Online casinos accepting cryptocurrency payments in the UK will face comprehensive reporting obligations starting January 2026, as HMRC implements the OECD’s Crypto-Asset Reporting Framework (CARF). The new regulations require all UK-based crypto service providers, including gambling operators, to collect and report detailed transaction data on every customer using digital assets.
The framework mandates that crypto casinos operating in the UK or serving UK customers must submit customer identity details, transaction amounts, dates, and cryptocurrency types to HMRC. The first reports covering the 2026 calendar year will be due by 31 May 2027, marking a significant shift in regulatory oversight of crypto gambling transactions.
UK-based Reporting Crypto-Asset Service Providers (RCASPs) must collect comprehensive user data including names, addresses, dates of birth, tax residence information, and National Insurance numbers for UK residents. For entity users, business names, addresses, and company registration numbers will be required. Transaction-level data must include the specific crypto-asset type, transaction dates, and values.
The UK government projects CARF will generate over £315 million in additional tax revenue by 2030. However, compliance costs are substantial, with HMRC estimating approximately £800,000 in annual expenses per provider. Implementation costs for HMRC itself are forecast at £69 million, primarily for IT infrastructure development.
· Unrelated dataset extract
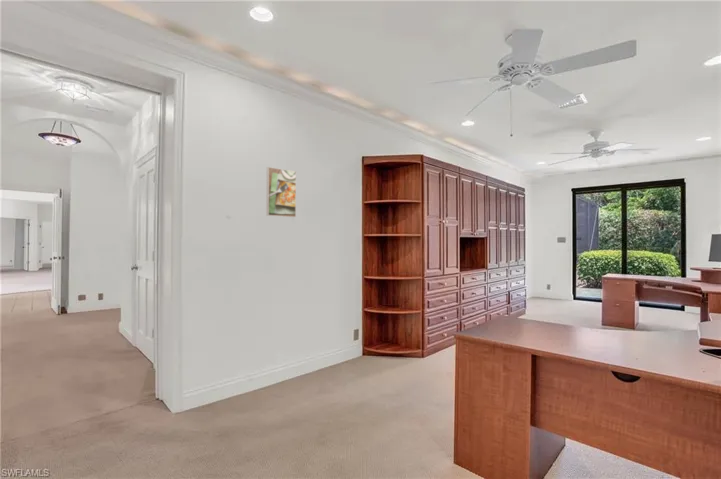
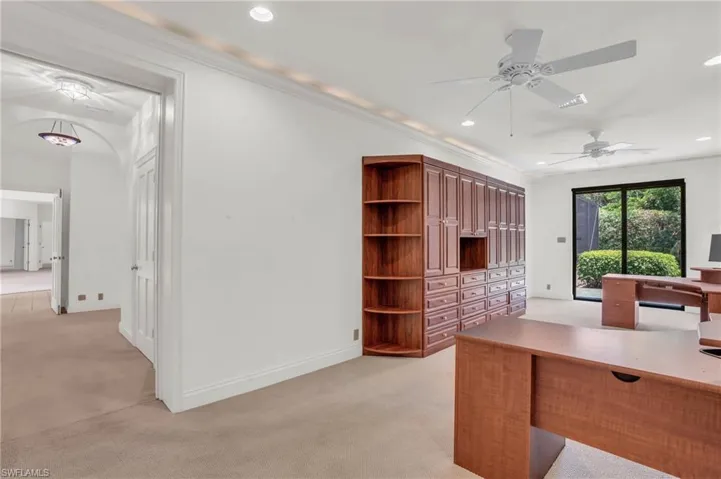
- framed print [265,166,297,218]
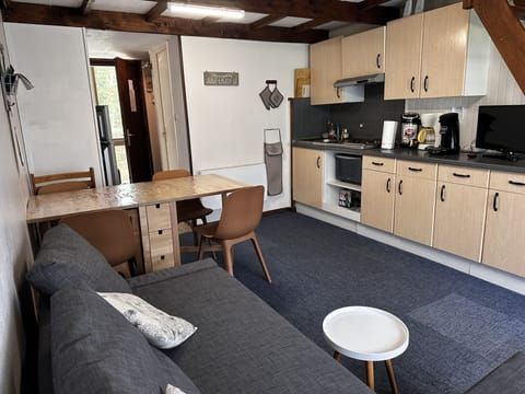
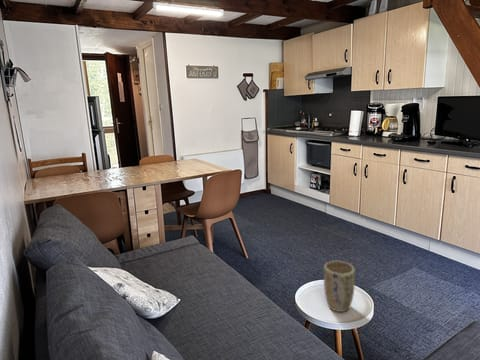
+ plant pot [323,260,356,313]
Enhanced Compliance Requirements
The new framework necessitates enhanced Know Your Customer (KYC) and Anti-Money Laundering (AML) procedures for crypto gambling transactions. Online casinos must implement systems capable of tracking and reporting every crypto transaction, reducing the anonymity traditionally associated with cryptocurrency gambling.
The UK Gambling Commission has emphasized the importance of thorough source-of-funds checks for crypto gambling activities to mitigate money laundering and financial crime risks. Operators must balance the added compliance complexity while ensuring consumer protections regarding cryptocurrency volatility, insolvency risks, and deposit limits.
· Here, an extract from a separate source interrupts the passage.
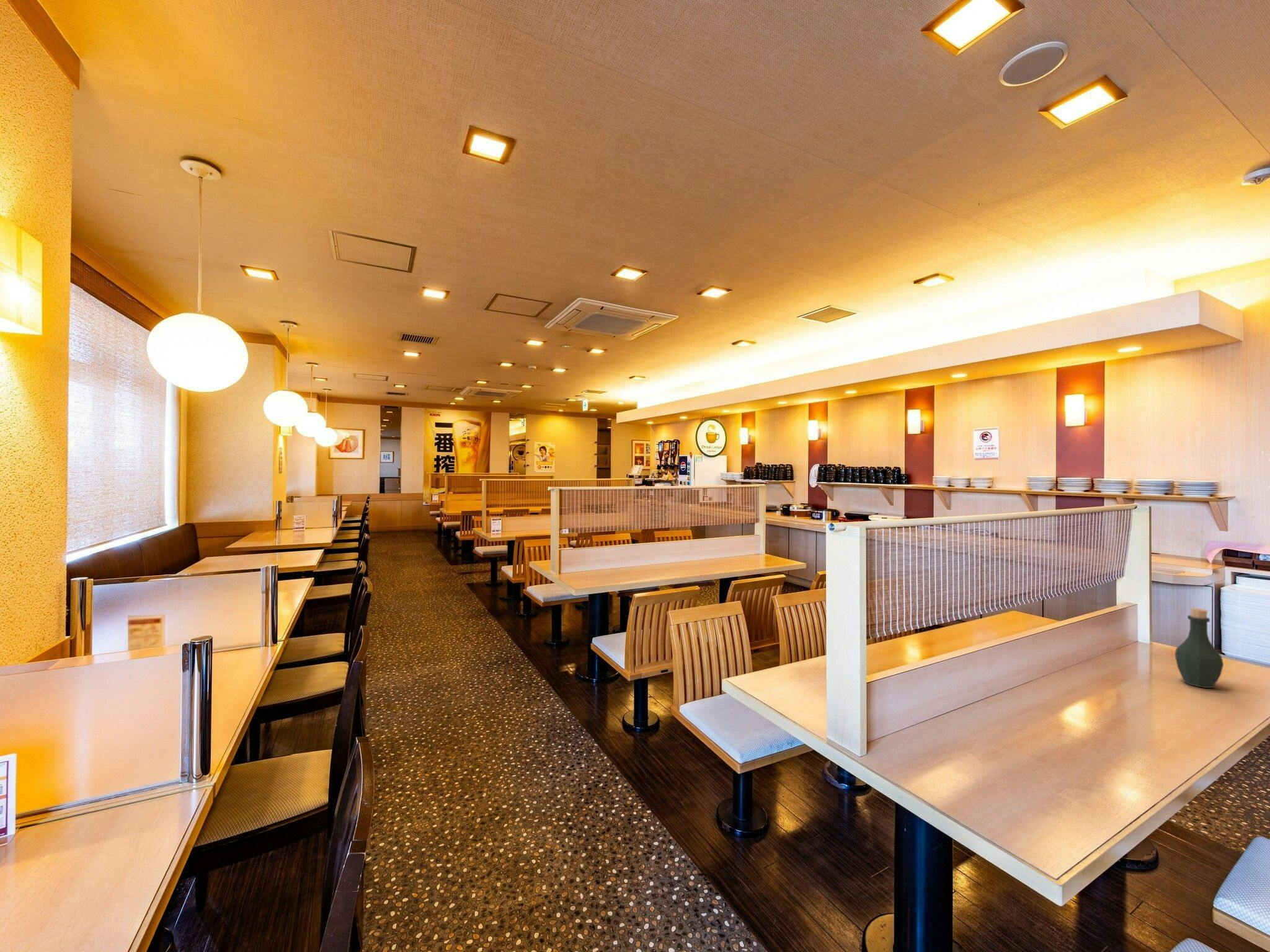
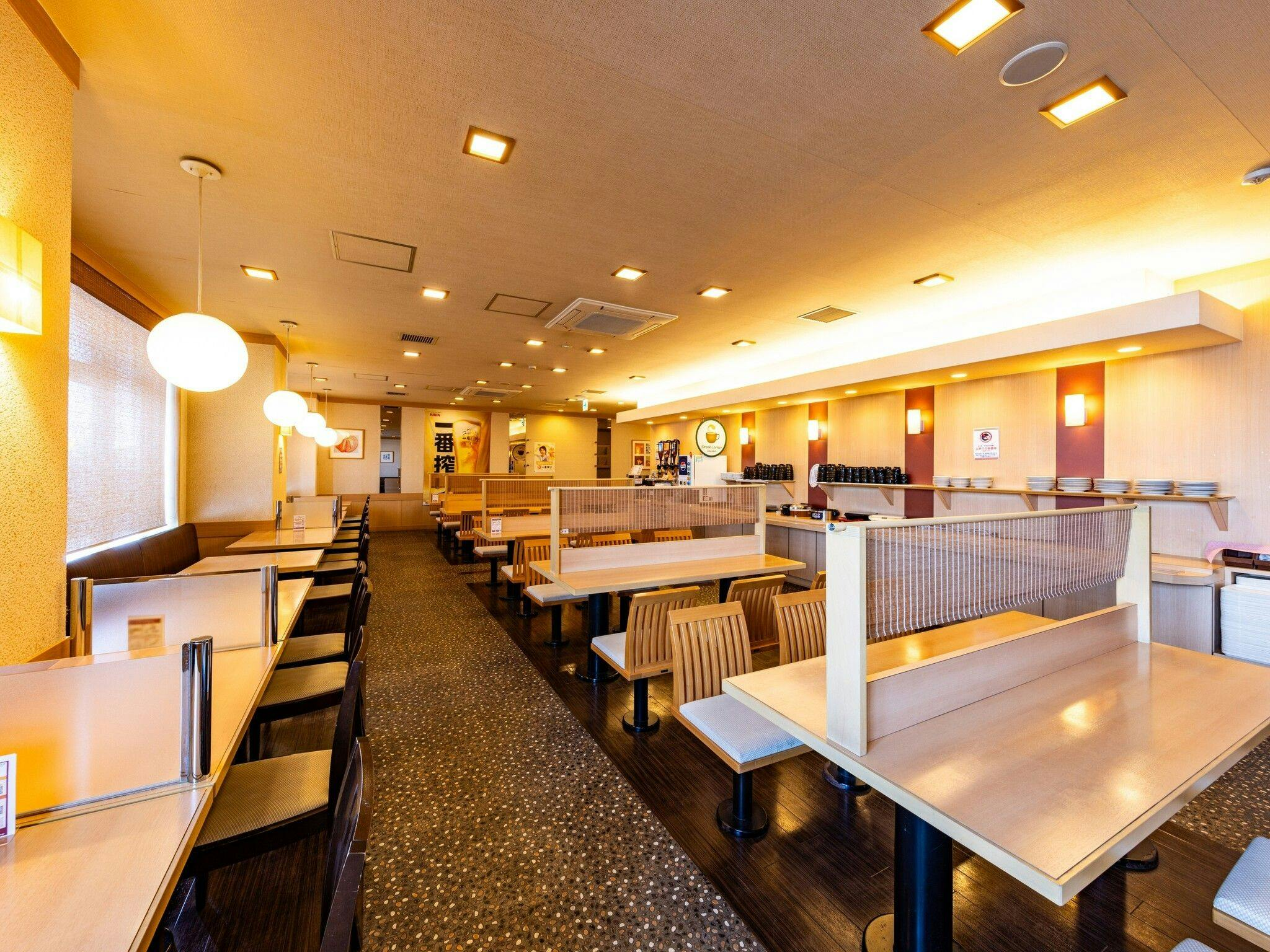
- bottle [1175,607,1224,689]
Non-compliance carries penalties of up to £300 per user, applicable to both service providers and users who fail to provide accurate information. HMRC is expected to actively enforce the regulations through monitoring programs and targeted communications to suspected non-reporters.
Regulatory Convergence
CARF implementation aligns with broader UK gambling reforms, including updated deposit limit rules and gambling harm reduction strategies under the UK Gambling Commission’s oversight. The framework brings cryptocurrency transactions under the same regulatory scrutiny applied to traditional financial services, creating a more stringent operational environment for online casinos.
The regulations will reduce the anonymity advantages that have made crypto casinos attractive to privacy-focused users. However, the framework aims to protect consumers and align crypto gambling with wider tax and AML regulations governing the UK’s gaming sector.
Over 50 countries have committed to implementing CARF by 2027, with the United States, Singapore, UAE, Hong Kong, and Turkey joining the data-sharing initiative by 2028. The UK is part of the first wave of nations establishing standardized crypto reporting requirements.
UK-based crypto service providers must register online with HMRC by 31 January 2027 and inform users of their reporting obligations. Operators face immediate pressure to upgrade systems ahead of the 1 January 2026 implementation date.
The framework targets crypto-assets used for payment or investment, excluding central bank digital currencies and certain NFTs. It applies to centralized exchanges, brokers, dealers, and any platforms facilitating crypto transactions for users, including gambling operators.
CARF represents a major step toward integrating crypto gambling into the UK’s regulated financial and gaming sectors. Online casinos accepting cryptocurrency must prepare for increased scrutiny, enhanced reporting duties, and significant technical upgrades to meet the new compliance standards.